DATA FOR THIS TASK:
┏━━

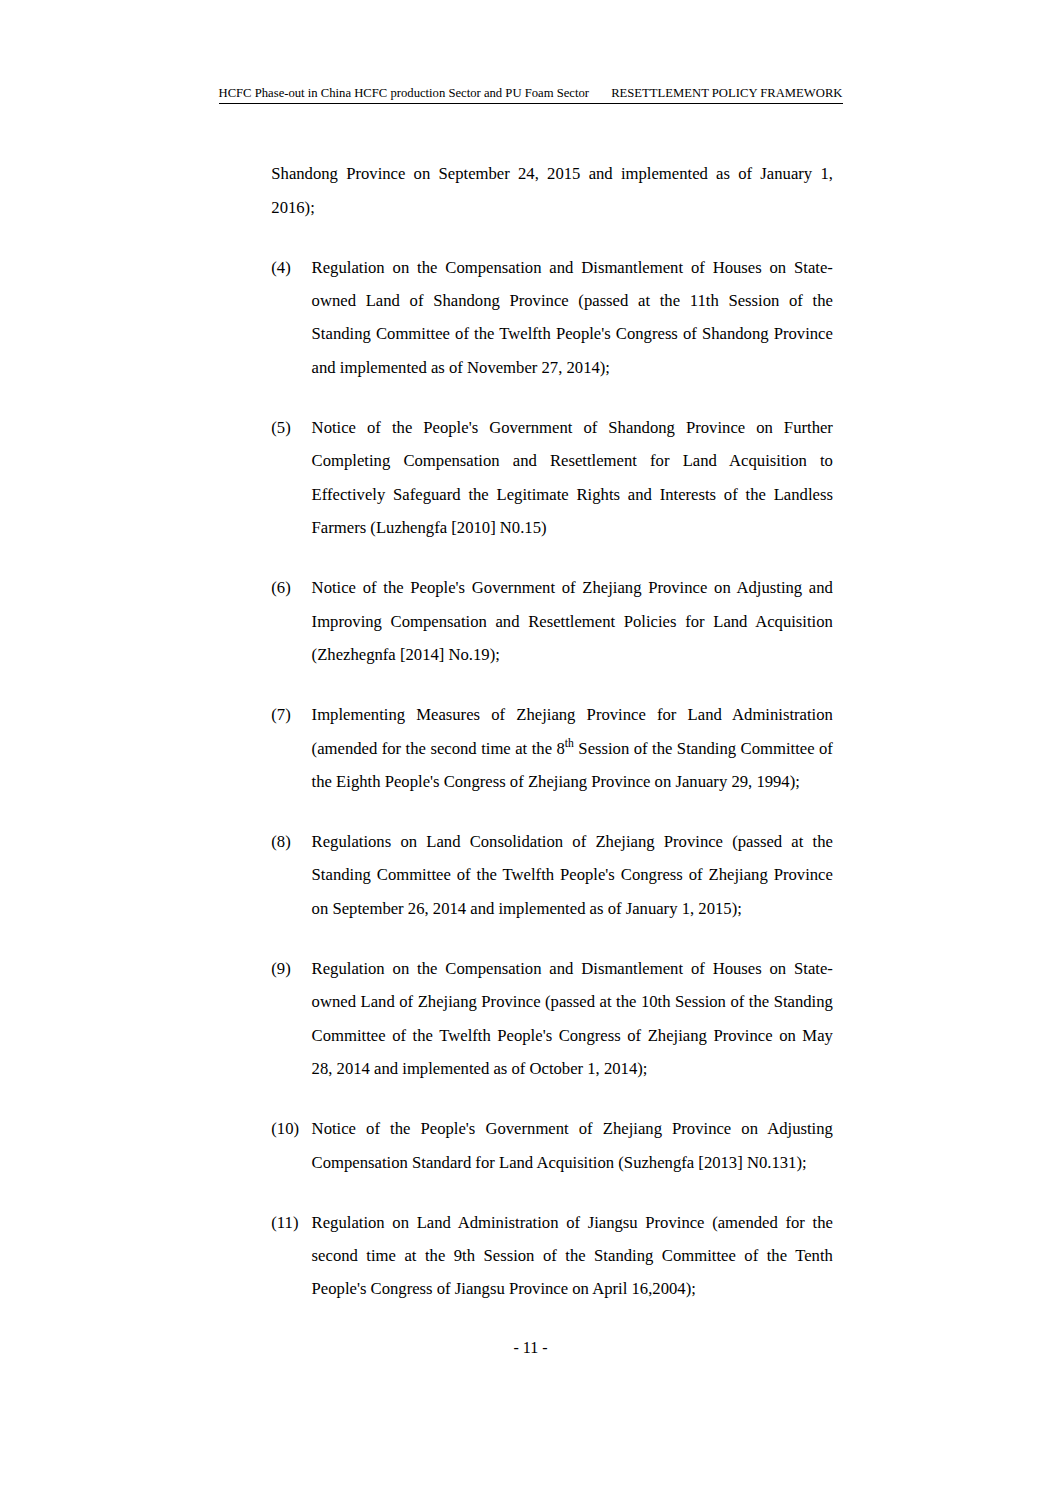HCFC Phase-out in China HCFC production Sector and PU Foam Sector RESETTLEMENT POLICY FRAMEWORK
Shandong Province on September 24, 2015 and implemented as of January 1, 2016);
(4) Regulation on the Compensation and Dismantlement of Houses on State-owned Land of Shandong Province (passed at the 11th Session of the Standing Committee of the Twelfth People's Congress of Shandong Province and implemented as of November 27, 2014);
(5) Notice of the People's Government of Shandong Province on Further Completing Compensation and Resettlement for Land Acquisition to Effectively Safeguard the Legitimate Rights and Interests of the Landless Farmers (Luzhengfa [2010] N0.15)
(6) Notice of the People's Government of Zhejiang Province on Adjusting and Improving Compensation and Resettlement Policies for Land Acquisition (Zhezhegnfa [2014] No.19);
(7) Implementing Measures of Zhejiang Province for Land Administration (amended for the second time at the 8th Session of the Standing Committee of the Eighth People's Congress of Zhejiang Province on January 29, 1994);
(8) Regulations on Land Consolidation of Zhejiang Province (passed at the Standing Committee of the Twelfth People's Congress of Zhejiang Province on September 26, 2014 and implemented as of January 1, 2015);
(9) Regulation on the Compensation and Dismantlement of Houses on State-owned Land of Zhejiang Province (passed at the 10th Session of the Standing Committee of the Twelfth People's Congress of Zhejiang Province on May 28, 2014 and implemented as of October 1, 2014);
(10) Notice of the People's Government of Zhejiang Province on Adjusting Compensation Standard for Land Acquisition (Suzhengfa [2013] N0.131);
(11) Regulation on Land Administration of Jiangsu Province (amended for the second time at the 9th Session of the Standing Committee of the Tenth People's Congress of Jiangsu Province on April 16,2004);
- 11 -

┗━━

WHAT IS BEING ASKED: Reproduce the records exactly, starting with their first line and ending with the line that contains "Shandong Province on September", though pictures should be dropped.

SOLUTION TO THE EXERCISE:
HCFC Phase-out in China HCFC production Sector and PU Foam Sector RESETTLEMENT POLICY FRAMEWORK
Shandong Province on September 24, 2015 and implemented as of January 1, 2016);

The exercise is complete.